The prime election issue, as Britons envisioned the future, was housing. Gallup polls in June found that 40 per cent of people considered housing to be the most important issue, far beyond even the next highest-rated, social security (14 per cent), and a majority polled believed Labour was the best party to handle it. The problem was massive: over three million properties, most of which were private dwellings, had been decimated in the Blitz. One answer to the problem was prefabricated houses. In Sheffield and its suburbs, new prefabs were erected and on view to the public in July.
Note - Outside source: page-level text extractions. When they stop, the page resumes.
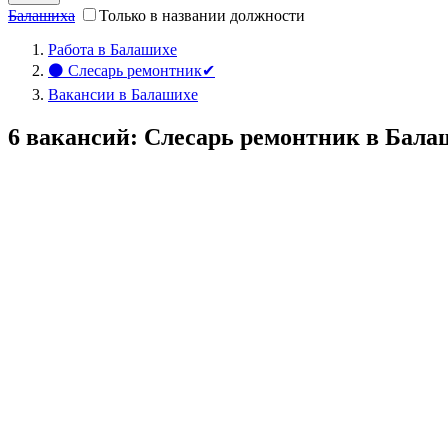
Балашиха
Только в названии должности
Работа в Балашихе
⚫ Слесарь ремонтник✔
Вакансии в Балашихе
6 вакансий: Слесарь ремонтник в Бала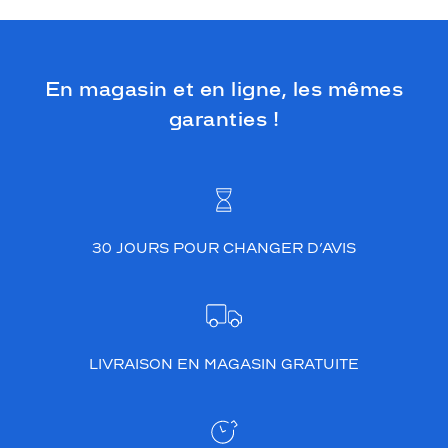
En magasin et en ligne, les mêmes
garanties !
30 JOURS POUR CHANGER D’AVIS
LIVRAISON EN MAGASIN GRATUITE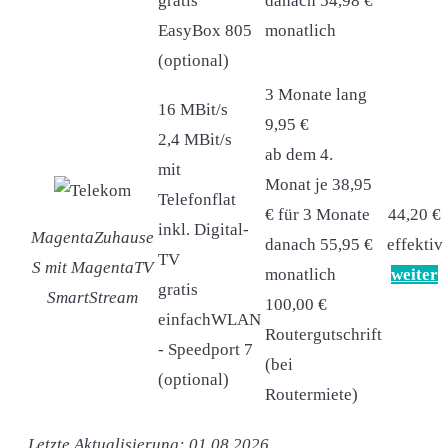
gratis
danach 54,98 €
EasyBox 805
monatlich
(optional)
3 Monate lang
16 MBit/s
9,95 €
2,4 MBit/s
ab dem 4.
mit
Monat je 38,95
Telefonflat
€ für 3 Monate
44,20 €
inkl. Digital-
MagentaZuhause
danach 55,95 €
effektiv
TV
S mit MagentaTV
monatlich
weiter
gratis
SmartStream
100,00 €
einfachWLAN
Routergutschrift
- Speedport 7
(bei
(optional)
Routermiete)
Letzte Aktualisierung: 01.08.2026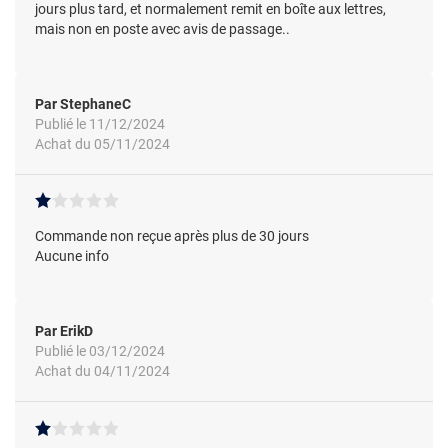
jours plus tard, et normalement remit en boîte aux lettres,
mais non en poste avec avis de passage..
Par StephaneC
Publié le 11/12/2024
Achat du 05/11/2024
Commande non reçue après plus de 30 jours
Aucune info
Par ErikD
Publié le 03/12/2024
Achat du 04/11/2024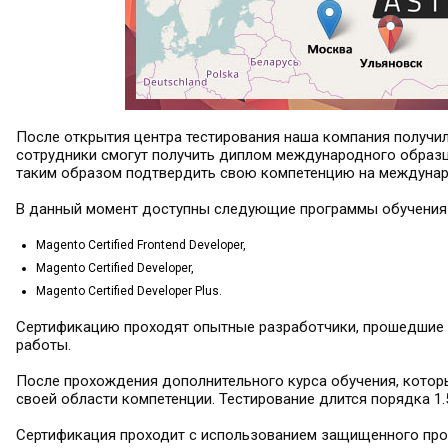
После открытия центра тестирования наша компания получи
сотрудники смогут получить диплом международного образца
таким образом подтвердить свою компетенцию на междунар
В данный момент доступны следующие программы обучения 
Magento Certified Frontend Developer,
Magento Certified Developer,
Magento Certified Developer Plus.
Сертификацию проходят опытные разработчики, прошедшие 
работы.
После прохождения дополнительного курса обучения, которы
своей области компетенции. Тестирование длится порядка 1.5
Сертификация проходит с использованием защищенного про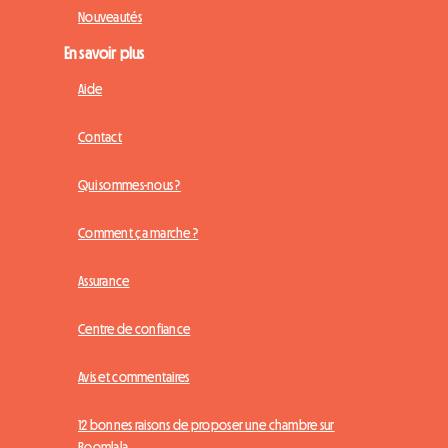
Nouveautés
En savoir plus
Aide
Contact
Qui sommes-nous ?
Comment ça marche ?
Assurance
Centre de confiance
Avis et commentaires
12 bonnes raisons de proposer une chambre sur
Roomlala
Edie Rutherford reported that the boxy non-descript houses looked ‘awful' on the outside, but were ‘well fitted up on the inside'. The cost was astonishing, she reported: £900, ‘which seems terrible when one thinks of what one could get for that sum prewar'. Still, ‘Anything is better than mother-in-law.' As one woman reported after visiting a post-war housing exhibition in London, ‘I'm so
desperate for a house I'd like anything. Four walls and a roof are the height of my ambition.'
5

The extent to which the housing shortage was a major grievance that summer was illustrated in the actions taken by ex-servicemen in Brighton. Coming home from war and finding little or inadequate housing for their families, groups of ex-servicemen, dubbed ‘vigilantes' by the press, began taking over empty houses. Many were frustrated at the bureaucracy involved in officially requisitioning unoccupied private property (some of which had stood empty for the entire war) during such a housing dearth and finally took the law into their hands.
6
Several times during July Edie cheered for the vigilantes. ‘Hurrah for the Vigilantes. Maybe they are wrong, but why can't authority do what they are doing? Until it does, I hope vigilantism spreads,' she told M-O. Eventually, convinced by the movement, the Ministry of Health gave power to local authorities to speed up the process. Edie marked the news with a resounding, ‘Hurrah!', happy to see ‘democracy in action. Who says it doesn't pay to kick up a fuss agen all the laws?'

By the time the Ministry of Health acted in July, the election had taken place, and on 26 July the results of the 5 July election were finally trumpeted on the BBC. Although a great deal of cynicism and some apathy shot through the campaign, voter turnout was an impressive 73 per cent, helped, in part by the beautiful summer weather the nation enjoyed on election day. Edie Rutherford and her husband cast their votes for Labour, as did Alice Bridges, Irene Grant and Natalie Tanner. Tanner had spent most of June and early July stumping for the party, helping out with administrative matters and attending party meetings.